When I am lacking creativity, I tell them we have to trade stories and they must tell me one first. This works on a whole additional set of skills and gives me some time to quickly brainstorm. I never know how the story is going to end when I start it.
4. Go with the Classics
If you are really feeling like you cannot make up a story, tell them a story you already know like The Three Little Pigs or Goldilocks. There are several books that my daughter had me read so many times that I memorized them. I will sometimes revert to telling these stories when I am lacking creativity. I currently have Curious George Goes to the Hospital, The Three Little Pigs, Curious George Takes a Job and The Little Blue Truck memorized and available for oral storytelling, in case anyone is looking for that skill.

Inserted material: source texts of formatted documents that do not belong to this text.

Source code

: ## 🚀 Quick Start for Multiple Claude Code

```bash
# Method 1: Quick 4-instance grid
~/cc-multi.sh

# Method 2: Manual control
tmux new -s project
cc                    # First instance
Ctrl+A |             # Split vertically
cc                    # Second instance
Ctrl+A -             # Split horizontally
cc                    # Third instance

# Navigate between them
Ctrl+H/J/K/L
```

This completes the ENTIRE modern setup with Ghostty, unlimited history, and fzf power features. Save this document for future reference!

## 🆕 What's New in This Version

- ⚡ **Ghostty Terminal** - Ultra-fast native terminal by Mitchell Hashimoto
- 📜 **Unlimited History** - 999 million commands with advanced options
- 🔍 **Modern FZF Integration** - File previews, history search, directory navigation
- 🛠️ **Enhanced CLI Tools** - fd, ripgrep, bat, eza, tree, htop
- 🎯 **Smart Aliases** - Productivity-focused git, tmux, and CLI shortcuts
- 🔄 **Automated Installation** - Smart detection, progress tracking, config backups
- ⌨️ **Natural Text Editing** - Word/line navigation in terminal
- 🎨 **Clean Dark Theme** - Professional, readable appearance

Make it Up as You Go Along
The number one question a screen-free or screen-limiting parent gets asked is “What do you do with your kids when X?” X typically includes some variation of waiting in line, driving in the car, making dinner or getting ready in the morning. The real answer to that question is I do a lot of different things, from sensory bins to reading a book to telling my kids to simply go play (because they can figure it out on their own). I should also add oral storytelling to the list. It’s a great screen-free activity with huge potential benefits for your children. It requires no props or pre-planning, just your brain. You can do it while you make dinner, wait in a restaurant or if you are like me, while you embarrassingly distract your children whilst the UPS staff cleans up a broken snow globe.